start SOURCE DATA

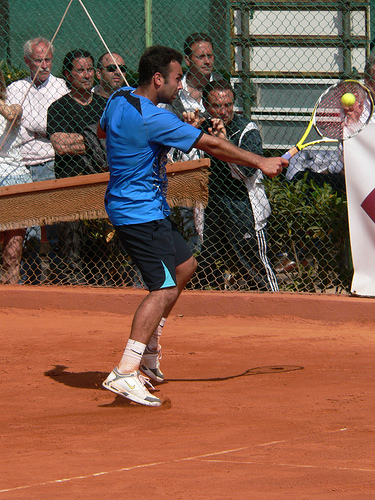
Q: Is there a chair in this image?
A: No, there are no chairs.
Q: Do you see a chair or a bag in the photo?
A: No, there are no chairs or bags.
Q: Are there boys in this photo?
A: No, there are no boys.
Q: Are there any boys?
A: No, there are no boys.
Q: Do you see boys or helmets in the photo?
A: No, there are no boys or helmets.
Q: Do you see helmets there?
A: No, there are no helmets.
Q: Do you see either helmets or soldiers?
A: No, there are no helmets or soldiers.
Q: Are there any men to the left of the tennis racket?
A: Yes, there is a man to the left of the tennis racket.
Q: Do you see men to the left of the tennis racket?
A: Yes, there is a man to the left of the tennis racket.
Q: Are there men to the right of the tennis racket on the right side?
A: No, the man is to the left of the racket.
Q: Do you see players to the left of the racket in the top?
A: No, there is a man to the left of the racket.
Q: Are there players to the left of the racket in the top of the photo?
A: No, there is a man to the left of the racket.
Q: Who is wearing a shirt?
A: The man is wearing a shirt.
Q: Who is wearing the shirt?
A: The man is wearing a shirt.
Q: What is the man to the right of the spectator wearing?
A: The man is wearing a shirt.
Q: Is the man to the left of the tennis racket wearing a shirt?
A: Yes, the man is wearing a shirt.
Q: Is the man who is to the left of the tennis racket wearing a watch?
A: No, the man is wearing a shirt.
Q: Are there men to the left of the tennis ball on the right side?
A: Yes, there is a man to the left of the tennis ball.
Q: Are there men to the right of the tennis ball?
A: No, the man is to the left of the tennis ball.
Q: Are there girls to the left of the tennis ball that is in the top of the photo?
A: No, there is a man to the left of the tennis ball.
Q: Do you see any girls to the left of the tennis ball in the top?
A: No, there is a man to the left of the tennis ball.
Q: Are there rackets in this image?
A: Yes, there is a racket.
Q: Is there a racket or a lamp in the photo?
A: Yes, there is a racket.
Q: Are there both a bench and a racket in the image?
A: No, there is a racket but no benches.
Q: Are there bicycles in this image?
A: No, there are no bicycles.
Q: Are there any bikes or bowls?
A: No, there are no bikes or bowls.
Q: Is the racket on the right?
A: Yes, the racket is on the right of the image.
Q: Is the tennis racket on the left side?
A: No, the tennis racket is on the right of the image.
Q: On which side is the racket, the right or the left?
A: The racket is on the right of the image.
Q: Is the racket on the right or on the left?
A: The racket is on the right of the image.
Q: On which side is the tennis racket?
A: The tennis racket is on the right of the image.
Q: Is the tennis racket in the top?
A: Yes, the tennis racket is in the top of the image.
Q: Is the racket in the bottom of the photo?
A: No, the racket is in the top of the image.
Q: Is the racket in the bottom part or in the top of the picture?
A: The racket is in the top of the image.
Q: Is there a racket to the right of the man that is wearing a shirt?
A: Yes, there is a racket to the right of the man.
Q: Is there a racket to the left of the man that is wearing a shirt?
A: No, the racket is to the right of the man.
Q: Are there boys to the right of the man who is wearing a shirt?
A: No, there is a racket to the right of the man.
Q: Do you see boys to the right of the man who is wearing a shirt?
A: No, there is a racket to the right of the man.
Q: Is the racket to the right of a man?
A: Yes, the racket is to the right of a man.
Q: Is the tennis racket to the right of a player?
A: No, the tennis racket is to the right of a man.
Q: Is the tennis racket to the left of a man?
A: No, the tennis racket is to the right of a man.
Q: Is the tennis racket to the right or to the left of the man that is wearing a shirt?
A: The tennis racket is to the right of the man.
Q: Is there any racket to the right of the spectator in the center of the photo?
A: Yes, there is a racket to the right of the spectator.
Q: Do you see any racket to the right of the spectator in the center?
A: Yes, there is a racket to the right of the spectator.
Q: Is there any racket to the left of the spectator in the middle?
A: No, the racket is to the right of the spectator.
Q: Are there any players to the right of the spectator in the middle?
A: No, there is a racket to the right of the spectator.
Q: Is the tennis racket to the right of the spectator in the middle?
A: Yes, the tennis racket is to the right of the spectator.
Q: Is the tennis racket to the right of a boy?
A: No, the tennis racket is to the right of the spectator.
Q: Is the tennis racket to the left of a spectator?
A: No, the tennis racket is to the right of a spectator.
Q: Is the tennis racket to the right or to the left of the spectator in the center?
A: The tennis racket is to the right of the spectator.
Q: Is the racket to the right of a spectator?
A: Yes, the racket is to the right of a spectator.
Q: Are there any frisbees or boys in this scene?
A: No, there are no boys or frisbees.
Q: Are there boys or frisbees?
A: No, there are no boys or frisbees.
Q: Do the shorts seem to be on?
A: Yes, the shorts are on.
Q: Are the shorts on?
A: Yes, the shorts are on.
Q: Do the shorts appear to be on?
A: Yes, the shorts are on.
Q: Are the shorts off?
A: No, the shorts are on.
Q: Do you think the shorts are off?
A: No, the shorts are on.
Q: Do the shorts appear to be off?
A: No, the shorts are on.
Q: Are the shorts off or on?
A: The shorts are on.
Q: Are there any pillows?
A: No, there are no pillows.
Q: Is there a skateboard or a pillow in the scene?
A: No, there are no pillows or skateboards.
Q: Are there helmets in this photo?
A: No, there are no helmets.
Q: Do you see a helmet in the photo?
A: No, there are no helmets.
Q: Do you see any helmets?
A: No, there are no helmets.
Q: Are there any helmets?
A: No, there are no helmets.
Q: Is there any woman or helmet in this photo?
A: No, there are no helmets or women.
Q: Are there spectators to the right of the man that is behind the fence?
A: Yes, there is a spectator to the right of the man.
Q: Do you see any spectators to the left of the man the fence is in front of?
A: No, the spectator is to the right of the man.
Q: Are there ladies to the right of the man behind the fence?
A: No, there is a spectator to the right of the man.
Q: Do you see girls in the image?
A: No, there are no girls.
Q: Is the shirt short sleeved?
A: Yes, the shirt is short sleeved.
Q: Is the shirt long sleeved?
A: No, the shirt is short sleeved.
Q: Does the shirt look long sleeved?
A: No, the shirt is short sleeved.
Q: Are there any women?
A: No, there are no women.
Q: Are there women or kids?
A: No, there are no women or kids.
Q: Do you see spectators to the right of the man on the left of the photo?
A: Yes, there is a spectator to the right of the man.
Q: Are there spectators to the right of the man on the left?
A: Yes, there is a spectator to the right of the man.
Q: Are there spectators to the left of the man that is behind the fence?
A: No, the spectator is to the right of the man.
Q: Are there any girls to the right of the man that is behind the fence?
A: No, there is a spectator to the right of the man.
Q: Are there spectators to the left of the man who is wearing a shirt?
A: Yes, there is a spectator to the left of the man.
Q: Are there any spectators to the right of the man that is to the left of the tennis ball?
A: No, the spectator is to the left of the man.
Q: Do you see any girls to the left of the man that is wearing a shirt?
A: No, there is a spectator to the left of the man.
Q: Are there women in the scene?
A: No, there are no women.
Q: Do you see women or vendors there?
A: No, there are no women or vendors.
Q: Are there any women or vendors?
A: No, there are no women or vendors.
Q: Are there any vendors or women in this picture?
A: No, there are no women or vendors.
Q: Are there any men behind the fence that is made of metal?
A: Yes, there is a man behind the fence.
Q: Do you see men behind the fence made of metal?
A: Yes, there is a man behind the fence.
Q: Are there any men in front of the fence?
A: No, the man is behind the fence.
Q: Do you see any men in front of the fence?
A: No, the man is behind the fence.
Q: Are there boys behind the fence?
A: No, there is a man behind the fence.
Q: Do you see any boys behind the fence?
A: No, there is a man behind the fence.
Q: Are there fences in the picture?
A: Yes, there is a fence.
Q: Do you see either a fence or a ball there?
A: Yes, there is a fence.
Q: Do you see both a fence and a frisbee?
A: No, there is a fence but no frisbees.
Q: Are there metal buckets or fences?
A: Yes, there is a metal fence.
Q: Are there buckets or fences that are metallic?
A: Yes, the fence is metallic.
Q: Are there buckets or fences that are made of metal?
A: Yes, the fence is made of metal.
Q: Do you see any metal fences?
A: Yes, there is a metal fence.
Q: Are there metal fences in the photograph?
A: Yes, there is a metal fence.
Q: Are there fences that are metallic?
A: Yes, there is a fence that is metallic.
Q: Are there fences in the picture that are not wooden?
A: Yes, there is a metallic fence.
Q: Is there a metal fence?
A: Yes, there is a fence that is made of metal.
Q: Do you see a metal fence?
A: Yes, there is a fence that is made of metal.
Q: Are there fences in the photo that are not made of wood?
A: Yes, there is a fence that is made of metal.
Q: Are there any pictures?
A: No, there are no pictures.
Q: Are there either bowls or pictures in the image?
A: No, there are no pictures or bowls.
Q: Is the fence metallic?
A: Yes, the fence is metallic.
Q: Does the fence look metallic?
A: Yes, the fence is metallic.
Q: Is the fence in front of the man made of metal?
A: Yes, the fence is made of metal.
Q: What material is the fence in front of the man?
A: The fence is made of metal.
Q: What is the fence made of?
A: The fence is made of metal.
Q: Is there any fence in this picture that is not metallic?
A: No, there is a fence but it is metallic.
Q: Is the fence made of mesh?
A: No, the fence is made of metal.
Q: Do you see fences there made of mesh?
A: No, there is a fence but it is made of metal.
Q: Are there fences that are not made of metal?
A: No, there is a fence but it is made of metal.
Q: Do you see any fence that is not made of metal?
A: No, there is a fence but it is made of metal.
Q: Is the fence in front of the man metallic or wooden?
A: The fence is metallic.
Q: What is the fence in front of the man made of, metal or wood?
A: The fence is made of metal.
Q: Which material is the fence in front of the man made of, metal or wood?
A: The fence is made of metal.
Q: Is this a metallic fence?
A: Yes, this is a metallic fence.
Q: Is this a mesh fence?
A: No, this is a metallic fence.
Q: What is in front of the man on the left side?
A: The fence is in front of the man.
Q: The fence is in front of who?
A: The fence is in front of the man.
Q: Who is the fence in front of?
A: The fence is in front of the man.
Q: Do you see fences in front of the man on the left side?
A: Yes, there is a fence in front of the man.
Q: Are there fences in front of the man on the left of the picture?
A: Yes, there is a fence in front of the man.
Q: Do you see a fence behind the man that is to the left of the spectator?
A: No, the fence is in front of the man.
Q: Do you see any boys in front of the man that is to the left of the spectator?
A: No, there is a fence in front of the man.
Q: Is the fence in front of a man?
A: Yes, the fence is in front of a man.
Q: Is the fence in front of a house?
A: No, the fence is in front of a man.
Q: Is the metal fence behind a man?
A: No, the fence is in front of a man.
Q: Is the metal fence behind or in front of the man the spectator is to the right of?
A: The fence is in front of the man.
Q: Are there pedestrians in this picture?
A: No, there are no pedestrians.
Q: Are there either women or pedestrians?
A: No, there are no pedestrians or women.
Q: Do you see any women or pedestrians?
A: No, there are no pedestrians or women.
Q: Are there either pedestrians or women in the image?
A: No, there are no pedestrians or women.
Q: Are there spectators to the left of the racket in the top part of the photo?
A: Yes, there is a spectator to the left of the racket.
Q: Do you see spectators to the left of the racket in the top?
A: Yes, there is a spectator to the left of the racket.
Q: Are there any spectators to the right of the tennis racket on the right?
A: No, the spectator is to the left of the tennis racket.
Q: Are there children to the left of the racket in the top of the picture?
A: No, there is a spectator to the left of the tennis racket.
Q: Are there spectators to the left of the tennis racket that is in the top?
A: Yes, there is a spectator to the left of the tennis racket.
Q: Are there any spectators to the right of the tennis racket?
A: No, the spectator is to the left of the tennis racket.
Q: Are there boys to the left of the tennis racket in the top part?
A: No, there is a spectator to the left of the tennis racket.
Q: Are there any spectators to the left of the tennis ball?
A: Yes, there is a spectator to the left of the tennis ball.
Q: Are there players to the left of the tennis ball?
A: No, there is a spectator to the left of the tennis ball.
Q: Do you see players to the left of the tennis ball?
A: No, there is a spectator to the left of the tennis ball.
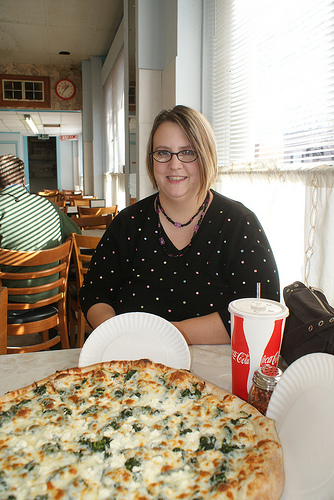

end SOURCE DATA

REQUIREMENT: Please convert the stretch of the material from the line containing "Q: What is the fence made of?" through the line containing "A: No, there are no pedestrians." into a Markdown table with two columns, Row for a running number and Line for the line itself, leaving out any blank lines.

EXERCISE RESULT:
| Row | Line |
|---|---|
| 1 | Q: What is the fence made of? |
| 2 | A: The fence is made of metal. |
| 3 | Q: Is there any fence in this picture that is not metallic? |
| 4 | A: No, there is a fence but it is metallic. |
| 5 | Q: Is the fence made of mesh? |
| 6 | A: No, the fence is made of metal. |
| 7 | Q: Do you see fences there made of mesh? |
| 8 | A: No, there is a fence but it is made of metal. |
| 9 | Q: Are there fences that are not made of metal? |
| 10 | A: No, there is a fence but it is made of metal. |
| 11 | Q: Do you see any fence that is not made of metal? |
| 12 | A: No, there is a fence but it is made of metal. |
| 13 | Q: Is the fence in front of the man metallic or wooden? |
| 14 | A: The fence is metallic. |
| 15 | Q: What is the fence in front of the man made of, metal or wood? |
| 16 | A: The fence is made of metal. |
| 17 | Q: Which material is the fence in front of the man made of, metal or wood? |
| 18 | A: The fence is made of metal. |
| 19 | Q: Is this a metallic fence? |
| 20 | A: Yes, this is a metallic fence. |
| 21 | Q: Is this a mesh fence? |
| 22 | A: No, this is a metallic fence. |
| 23 | Q: What is in front of the man on the left side? |
| 24 | A: The fence is in front of the man. |
| 25 | Q: The fence is in front of who? |
| 26 | A: The fence is in front of the man. |
| 27 | Q: Who is the fence in front of? |
| 28 | A: The fence is in front of the man. |
| 29 | Q: Do you see fences in front of the man on the left side? |
| 30 | A: Yes, there is a fence in front of the man. |
| 31 | Q: Are there fences in front of the man on the left of the picture? |
| 32 | A: Yes, there is a fence in front of the man. |
| 33 | Q: Do you see a fence behind the man that is to the left of the spectator? |
| 34 | A: No, the fence is in front of the man. |
| 35 | Q: Do you see any boys in front of the man that is to the left of the spectator? |
| 36 | A: No, there is a fence in front of the man. |
| 37 | Q: Is the fence in front of a man? |
| 38 | A: Yes, the fence is in front of a man. |
| 39 | Q: Is the fence in front of a house? |
| 40 | A: No, the fence is in front of a man. |
| 41 | Q: Is the metal fence behind a man? |
| 42 | A: No, the fence is in front of a man. |
| 43 | Q: Is the metal fence behind or in front of the man the spectator is to the right of? |
| 44 | A: The fence is in front of the man. |
| 45 | Q: Are there pedestrians in this picture? |
| 46 | A: No, there are no pedestrians. |